Nine-year veteran Michelle Metteer will take over as Minturn town manager on Jan. 1
MINTURN — When she started work for the town of Minturn nine years ago, Michelle Metteer didn’t know her new job in the small town would offer great career advancement opportunities.
But that’s exactly what has happened. Beginning Monday, Jan. 1, Metteer will take over as Minturn’s new town manager.
A native of the West Coast, Metteer arrived in Minturn in 2009, when she became the deputy town clerk. She has since served as the town’s economic development director and the manager of the Minturn Market. Most recently, she has been the assistant town manager in Minturn.
“I enjoy leadership and collaboration,” Metteer said. “Everything that Minturn does is in collaboration because we are so small. We have lots of partners.”
Metteer will succeed Willy Powell in the town manager job. Powell has served as town manager in Minturn for three years, following his retirement as Eagle Town Manager, a job he held for more than two decades. Powell will assist with the transition and continue to work part time with Metteer.
“I am incredibly fortunate that Willy is willing to stay on for one year, working one day a week as a consultant,” Metteer said. “He has been an incredible asset for this town.”
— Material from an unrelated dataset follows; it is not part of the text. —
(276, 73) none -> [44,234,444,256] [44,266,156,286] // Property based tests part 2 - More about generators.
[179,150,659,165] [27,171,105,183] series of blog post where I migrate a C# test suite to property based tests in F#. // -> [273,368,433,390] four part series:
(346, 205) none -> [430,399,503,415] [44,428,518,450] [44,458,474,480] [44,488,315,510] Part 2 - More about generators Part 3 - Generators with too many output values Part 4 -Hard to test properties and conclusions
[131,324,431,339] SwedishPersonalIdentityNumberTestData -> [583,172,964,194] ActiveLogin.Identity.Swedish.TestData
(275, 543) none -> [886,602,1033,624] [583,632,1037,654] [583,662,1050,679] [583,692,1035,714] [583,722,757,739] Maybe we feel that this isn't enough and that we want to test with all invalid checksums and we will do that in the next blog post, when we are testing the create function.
“While we are sad to let Willy finally fulfill his promise of retirement, we are fortunate to have the seamless transition for Minturn,” Mayor Matt Scherr said. “We are thrilled to have Michelle fill this role because she is so well respected and familiar with Minturn.”
Doing a lot with a little
As town manager, Metteer will oversee a compact town operation. Minturn only has nine employees, but Metteer noted the town provides lots of services with its small staff.
She also pointed to a couple of big issues on Minturn’s horizon — the Bolt’s Ditch legislation and the proposed Battle Mountain residential project.
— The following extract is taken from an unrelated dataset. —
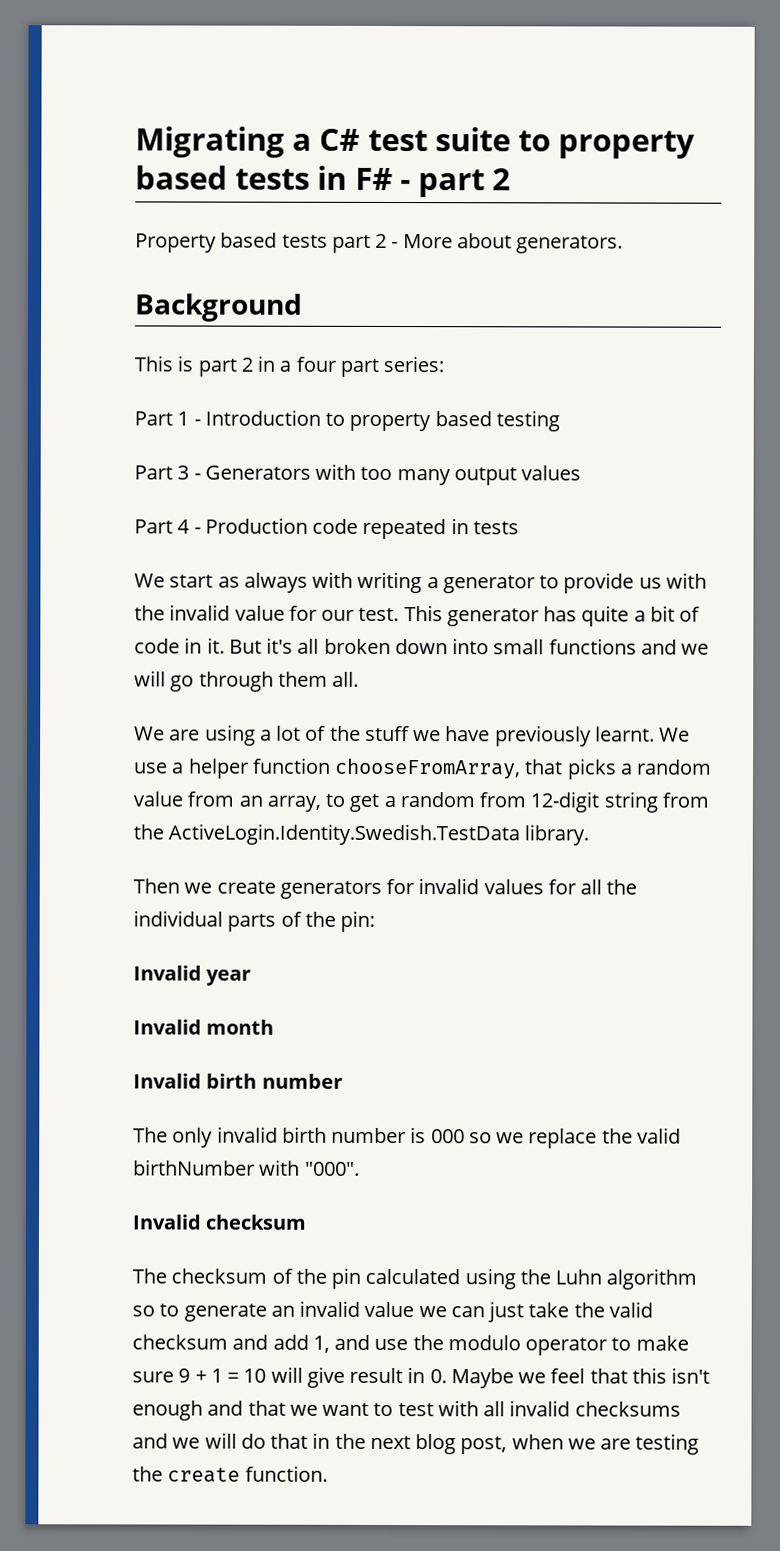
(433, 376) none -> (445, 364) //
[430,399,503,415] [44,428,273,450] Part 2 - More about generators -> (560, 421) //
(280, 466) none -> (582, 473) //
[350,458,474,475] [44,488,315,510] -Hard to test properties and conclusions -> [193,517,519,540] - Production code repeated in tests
The ditch legislation would recreate a historic reservoir, which was three times as large as Nottingham Lake, south of town near the entrance to Tigiwon Road. The reservoir was drained in the 1990s, but Minturn has launched a congressional process to recreate the amenity.
The Battle Mountain project proposes 200 units, which represents sizeable residential development in the community.
In preparation for her new job, Metteer has taken leadership classes through the Vail Centre and water-fluency classes through the state of Colorado.
“Water in Colorado is everything, and it is nothing short of incredibly complex,” she said.
Beyond the big-picture items, Metteer said her new job gives her the opportunity to help the town of Minturn serve its residents. That’s where her heart lies.
“Minturn is great because it is such a small town and the steps you take here can really make a difference for people,” Metteer concluded.